* **TASK DIRECTIONS**: Below are records; copy every line among them that contains the word "trabajo".
--- GIVEN ENTRIES Enclosed Below ---
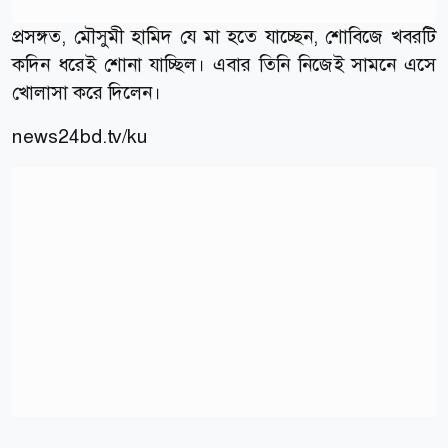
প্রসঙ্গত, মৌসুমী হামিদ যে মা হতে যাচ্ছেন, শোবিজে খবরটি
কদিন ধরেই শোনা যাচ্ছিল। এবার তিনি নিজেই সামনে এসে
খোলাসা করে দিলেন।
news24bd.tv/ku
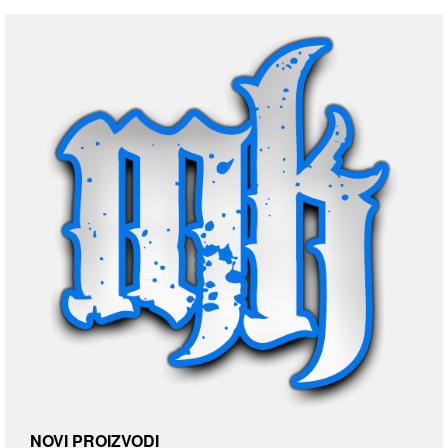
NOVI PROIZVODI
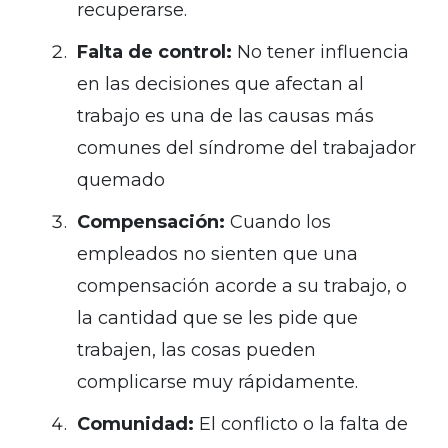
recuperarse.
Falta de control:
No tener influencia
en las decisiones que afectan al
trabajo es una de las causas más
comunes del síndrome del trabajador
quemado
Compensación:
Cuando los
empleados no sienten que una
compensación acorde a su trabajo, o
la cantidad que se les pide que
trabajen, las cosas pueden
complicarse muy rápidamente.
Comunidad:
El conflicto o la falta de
--- End of Enclosed GIVEN ENTRIES ---
* **WRITTEN ANSWER**:
trabajo es una de las causas más
compensación acorde a su trabajo, o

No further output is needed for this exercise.